All of this because we have decided like Sarai to take matters into our own hands.  We have grown impatient with God and we are left with more tension, more worries, more confusion, more depression, and more innocent blood shed. We have pulled at the single thread and the fabric of society has unraveled.

Like Hagar our society is "running away" from the very one who can bring this chaos into order; who can take this vast formless reality and recreate it, if only we trust his plan and refuse to take matters in our own hands.  We do not need to grab at life we need to embrace the life God offers.  

God seeks to be continually active in our life and world.  He is continually seeking to bring good out of all this mess.  He sends His messengers into the world to get the attention of society.  The messengers are us who believe.  We are sent into the world to bring light in the darkness, to go out into the wilderness where people are groping at darkness to grab their hand to show them the alternative way, the true way.  We must speak the words of the messenger, "The Lord has heard you, God has answered."

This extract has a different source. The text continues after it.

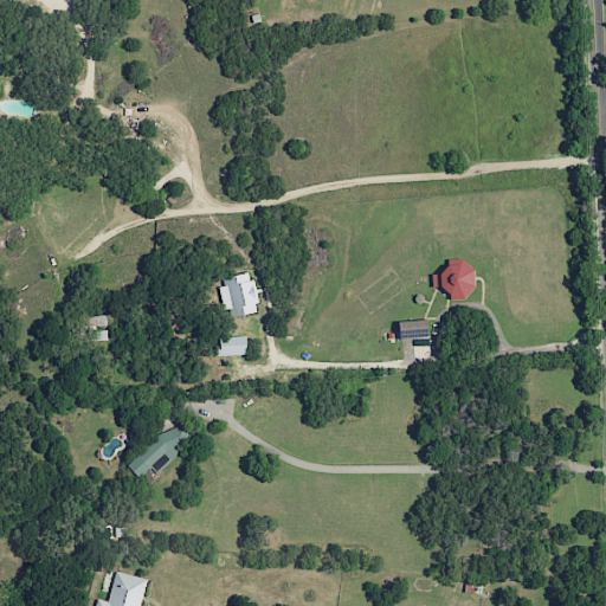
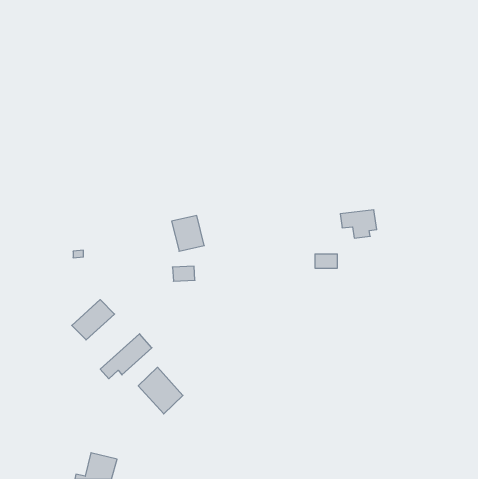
building: none -> [72,300,115,340]
building: none -> [138,367,183,414]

We must never tire of reaching out, speaking forth, standing firm.  We must point out the obvious, what we are currently doing has not made the world a better place, impatience is never the answer.  We all must learn to wait on God's love and in waiting we experience true blessing and strength.  Here we learn to build on solid rock, a foundation that will not collapse. 

This is how we astonish the crowds and bring them back from the "wilderness" of destruction.
"The Lord has heard, God has answered."